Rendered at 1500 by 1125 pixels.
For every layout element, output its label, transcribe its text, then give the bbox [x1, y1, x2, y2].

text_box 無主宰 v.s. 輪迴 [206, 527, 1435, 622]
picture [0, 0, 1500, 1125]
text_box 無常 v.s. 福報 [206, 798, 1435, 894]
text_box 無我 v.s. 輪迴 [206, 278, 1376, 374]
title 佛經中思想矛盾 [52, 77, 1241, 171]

_ _ _ _ _

**REQUIREMENT**:
Lines are to be repeated exactly from the one that contains "For every layout" through the last line of the listing, with both ends kept and no others added.

**OUTPUT BELOW**:
For every layout element, output its label, transcribe its text, then give the bbox [x1, y1, x2, y2].

text_box 無主宰 v.s. 輪迴 [206, 527, 1435, 622]
picture [0, 0, 1500, 1125]
text_box 無常 v.s. 福報 [206, 798, 1435, 894]
text_box 無我 v.s. 輪迴 [206, 278, 1376, 374]
title 佛經中思想矛盾 [52, 77, 1241, 171]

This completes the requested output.